Let's just switch it off completely because 52 of those 1512 test cases
break only on Windows? Pretty heavy-handed.

But do read on.

> For now it may be suffice, but somehow it feels that it goes directly
> against Dscho's wish to treat (or pretend to treat) Windows as
> first-class citizens and/or just like other platforms.

It not only goes against my wish to treat Windows as a normal citizen
instead of like Rey's parents, it also goes against my wish to have a
focused and meaningful test suite. Nobody likes to run tests that take too
long. And look at this:

        ...
        ok 1511 - ipathmatch: match 'Z' '[Z-y]'
        ok 1512 - ipathmatch(ls): match '[Z-y]' 'Z'
        # still have 84 known breakage(s)
        # failed 52 among remaining 1428 test(s)
        1..1512

        real    5m51.432s
        user    0m33.986s
        sys     2m13.162s

Yep. It takes *over eight minutes*.

And this is a *fast* machine.

Why?

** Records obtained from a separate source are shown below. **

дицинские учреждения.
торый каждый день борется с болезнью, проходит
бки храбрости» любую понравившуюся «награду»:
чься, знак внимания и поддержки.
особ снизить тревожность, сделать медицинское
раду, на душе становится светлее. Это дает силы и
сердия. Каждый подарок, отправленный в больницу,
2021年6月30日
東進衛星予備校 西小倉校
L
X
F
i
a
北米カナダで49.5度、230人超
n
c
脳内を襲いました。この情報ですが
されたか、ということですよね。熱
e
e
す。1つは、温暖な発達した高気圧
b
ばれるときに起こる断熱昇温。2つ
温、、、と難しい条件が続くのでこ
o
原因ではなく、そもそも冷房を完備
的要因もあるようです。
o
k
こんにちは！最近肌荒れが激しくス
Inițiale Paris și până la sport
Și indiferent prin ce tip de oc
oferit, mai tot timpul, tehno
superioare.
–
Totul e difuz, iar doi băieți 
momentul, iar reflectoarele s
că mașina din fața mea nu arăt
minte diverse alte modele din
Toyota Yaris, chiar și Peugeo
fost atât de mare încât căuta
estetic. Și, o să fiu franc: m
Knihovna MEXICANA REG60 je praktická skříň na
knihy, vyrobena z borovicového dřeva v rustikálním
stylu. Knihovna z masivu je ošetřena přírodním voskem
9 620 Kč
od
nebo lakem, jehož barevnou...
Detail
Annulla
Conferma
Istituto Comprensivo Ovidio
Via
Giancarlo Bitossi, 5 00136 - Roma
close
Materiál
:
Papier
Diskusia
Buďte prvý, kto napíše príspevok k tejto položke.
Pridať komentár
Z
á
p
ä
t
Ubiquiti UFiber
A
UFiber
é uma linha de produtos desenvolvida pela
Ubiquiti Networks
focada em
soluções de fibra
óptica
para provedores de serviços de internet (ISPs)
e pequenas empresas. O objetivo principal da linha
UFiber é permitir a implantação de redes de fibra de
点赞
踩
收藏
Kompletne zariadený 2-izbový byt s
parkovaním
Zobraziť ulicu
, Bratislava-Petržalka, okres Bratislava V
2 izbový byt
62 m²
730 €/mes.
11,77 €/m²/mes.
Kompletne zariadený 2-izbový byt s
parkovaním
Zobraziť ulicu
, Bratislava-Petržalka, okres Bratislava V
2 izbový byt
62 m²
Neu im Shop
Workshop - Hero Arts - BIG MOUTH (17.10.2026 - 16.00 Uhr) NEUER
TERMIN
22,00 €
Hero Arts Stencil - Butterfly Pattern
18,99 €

Because of the completely overboard testing of all kinds of
*potential* breakages *at some point* in the future.

I understand that Ævar wants to increase test coverage. I am sympathetic
to this cause.

But I completely disagree that increasing the test coverage beyond reason
is a good thing. Tests *can* take too long, and they do, in practice, and
the results are always problematic: every developer who has to deal with
test suites that take too long... does not run them. As simple as that.
And then you have *zero* test coverage. Pretty stupid, eh? And contrary to
your intentions, too.

So yes, I think that it has been proven beyond any doubt that t3070 takes
*waaaaaaaaaay* too long on Windows, for dubitable benefit.

I could see a reasonable compromise where

- an extensive test matrix is hidden behind an EXPENSIVE_WILDMATCH prereq,

- the test matrix would be written in a much more understandable way, i.e.
  using English words rather than "1"s. If need be, there could be blocks
  ("test this with case-sensitive matching", "skip case-sensitive matching",
  you get the idea),

- these magic skippings of certain test cases (where the (non-traced)
  `create_test_file()` function returns 1 for certain things) still would
  need to go away, in favor probably of prereqs and/or blocks where flags
  are set accordingly in a preamble,

- by default, i.e. without the EXPENSIVE_WILDMATCH prereq, it should test
  a *tiny* subset that is indicative of the most likely bugs.

As it is, I like 8/7 in the present form for all the wrong reasons: it
protects me from the damage a full t3070 would do to me.